# Calvin - The Christian Life



## Michael Doyle (Jan 23, 2009)

Question for my educated brethren.

I am reading through the Institutes of the Christian Religion and truly loving it. It may be perhaps the most edifying read I have had in my Christian life. In book three, chapter six, section two it says, "When we hear mention of our unioun with God, let us remeber that holiness must be its bond; not because we come into communion with Him by virtue of our holiness! Rather, we ought first to cleave unto him so that, *infused with His holiness,* we may follow whither He calls."

That sentence just struck me and gave me pause. Perhaps it is my fear of the Roman Catholic use of the term infusion. Now I do believe that sanctification is a synergistic work in part but can we say that Christ`s holiness is infused unto us, the elect?
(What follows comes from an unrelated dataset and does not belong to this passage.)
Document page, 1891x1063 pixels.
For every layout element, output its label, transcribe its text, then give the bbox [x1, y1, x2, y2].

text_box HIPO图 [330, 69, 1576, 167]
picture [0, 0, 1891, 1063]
I will keep reading but this is my question I am asking for help with. 

Sincerely


----------



## moral necessity (Jan 23, 2009)

In my understanding, the Spirit is called the Spirit of Holiness. And so, when he puts his Spirit into us, a new principle of holiness now abides within us because of it. This principle is what makes us new creatures, because formerly we never had it. And so, it is now infused into us, and is with us forever. It is what compels us to God from within. It is what bends our wills, enlightens our understandings, and gravitates our affections to him. And so, this is what I think Calvin is getting at. We share in his holiness in this way. He has given us of his Spirit, and his Spirit is a Spirit of holiness.


----------



## ColdSilverMoon (Jan 23, 2009)

I think the difference is that Roman Catholics believe Christ's righteousness is infused into us as the basis for our justification. It's sort of like a spiritual boost that makes us perfect in God's eyes. This, of course, is completely contrary to biblical teaching in Romans and elsewhere.

I think Calvin here is speaking of sanctification, where the Holy Spirit indwells us and allows us to live to Christ. It doesn't merit our justification, but it does result in our sanctification and our living a life that is honoring to our Lord.


----------



## Michael Doyle (Jan 23, 2009)

I, upon reading farther along, agree that he is refering to sanctification. I had not previously heard the term infused holiness. Perhaps just my ignorance rearing itself. Now I have! Is it a proper terminology for the means of sanctification?


----------



## Contra_Mundum (Jan 24, 2009)

Its one of the ways we speak differently about justification (always a reckoning, imputing, counting) and sanctification, a process of change (which we may speak of as an infusion, the Spirit coming to dwell inside, and slowly "taking us over" by his power and gracious presence).


----------



## Rangerus (Jan 24, 2009)

Contra_Mundum said:


> Its one of the ways we speak differently about justification (always a reckoning, imputing, counting) and sanctification, a process of change (which we may speak of as an infusion, the Spirit coming to dwell inside, and slowly "taking us over" by his power and gracious presence).



I was reading a version from Center for Reformed Theology and Apologetics, that said


> (we ought rather first to cleave to him, in order that, *pervaded* with his holiness, we may follow whither he calls),



This version used the word pervaded (to spread through all parts of something) instead of infused. I think both are good "titles" for the concept.


----------